Saturday, February 7, 2009

My Favorite Christmas Present.... The AUSUS EEE

This Year, I got my hands on one of the coolest items out there - an ASUS EEE netbook. While it's small0ish, the 6.5 hours of battery life, the 1.9 pound wieght and the 40 GB SSD drive with no moving parts adds much to this experience.

The PC comes with XANDRO LINUX installed. That is a pretty good system for non-linux geeks, though the first thing I did was switch it to K-Desktop so I could have access to many of the tools I'd come to know through usings LINUX in it UBUNTU and KNOPPIX flavors.
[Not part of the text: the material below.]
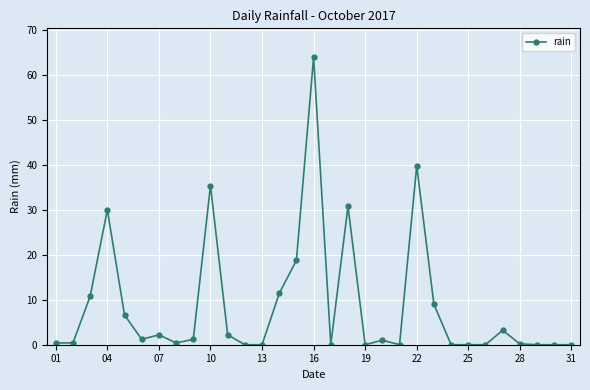

What is the sum of all values?

269.0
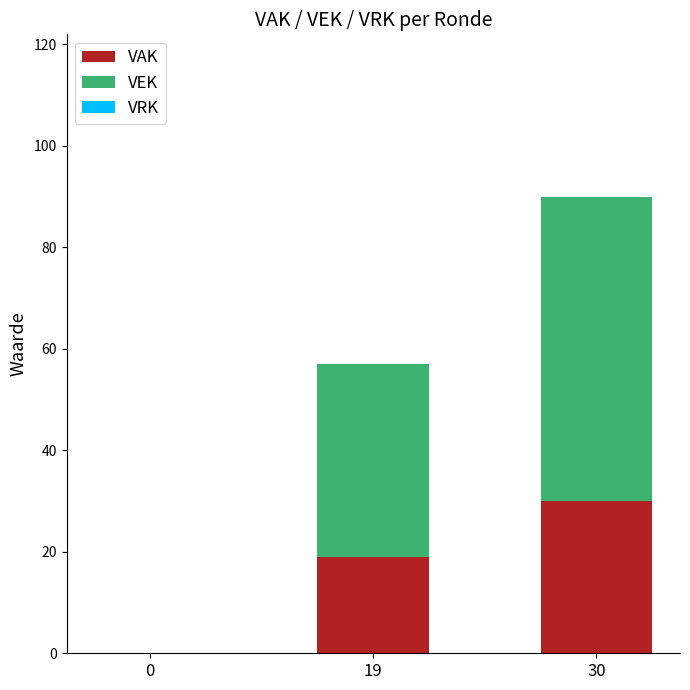

Are the bars horizontal?

No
It's been a month now and I'm still quite happy with the EEE as it is with no plans to move it to clunky old XP. To have a quiet, long-lasting Micro$$oft-free system which weighs almost nothing has changed how I do things.

WHAT WORKS:

Boot-up: 20 seconds. Opposed to 3 minutes on my optimized Thinkpad.

SKYPE CHAT with VIDEO. The built-in webcam makes chatting with my friends in the UK a breeze.

Open Office: A Micro$$oft-Free Office package starts quickly and works flawlessly on spreadsheets and documents. Testing on the Presenter module for my church PowerPoint shows comes next.

Firefox Browser: Though a slightly slower startup than the XP version, the rowser work with all my Firefox add-ins and handled my bookmark updates flawlessly. I've tested it on blogs, YOU-TUBE banking, financial, and remote access to XP systems in my office.

Network Switcher: As an IT Manager, I use static IP's at several of my work locations. the built-in XANDROS Network app, once I figured it out, allows me to save all wireless secure and static IP Ethernet connections and switch between them as needed without a restart. I wish Windows came with that. I am using a dated shareware package on my XP which I expect to break after every new UPDATE. Oh yes, I could write scripts for NETSH, but I can't see my computer challenged friend in CT or my 79-year-old dad doing that. Yet my friend uses an EEE easily and Dad's birthday is coming soon.

Voice Recognition: I stumbled upon this one and it works. As I am using Dragon when my left hand doesn't remember how to type (usually when I am tired) this would be a great thing for me.

WHAT DOESN'T WORK:

iTunes: I've yet to find an easy to use substitute for iTUNES in LINUX. As a previous LINUX user, I've sorted out K-mixer for playing MP#'s I've loaded some MP#'s and Podcasts on the EE and I can listen to them fine. But I'd like something a bit more intuitive for people like my friend and my dad.

Palm Pilot: At this point I am keeping the Thinkpad around because I live and die by my PALM Zire. I don't want it in my phone, I can't afford an iPHONE now so this is it. K-Pilot has not been updated in years and I'd kills for something which works with my 3-year-old ZIRE. The smartphone will come but not in this economy.

Blog Clients: Yeah I know, just use open office. It's well over time I brush up on basic HTML anyhow (sigh).

I'd be interested in see what any of you have to say about their LINUX EEE's. SOmeone at work had one with WINDOZE XP and I was NOT impressed or amused comparing the performance to mine.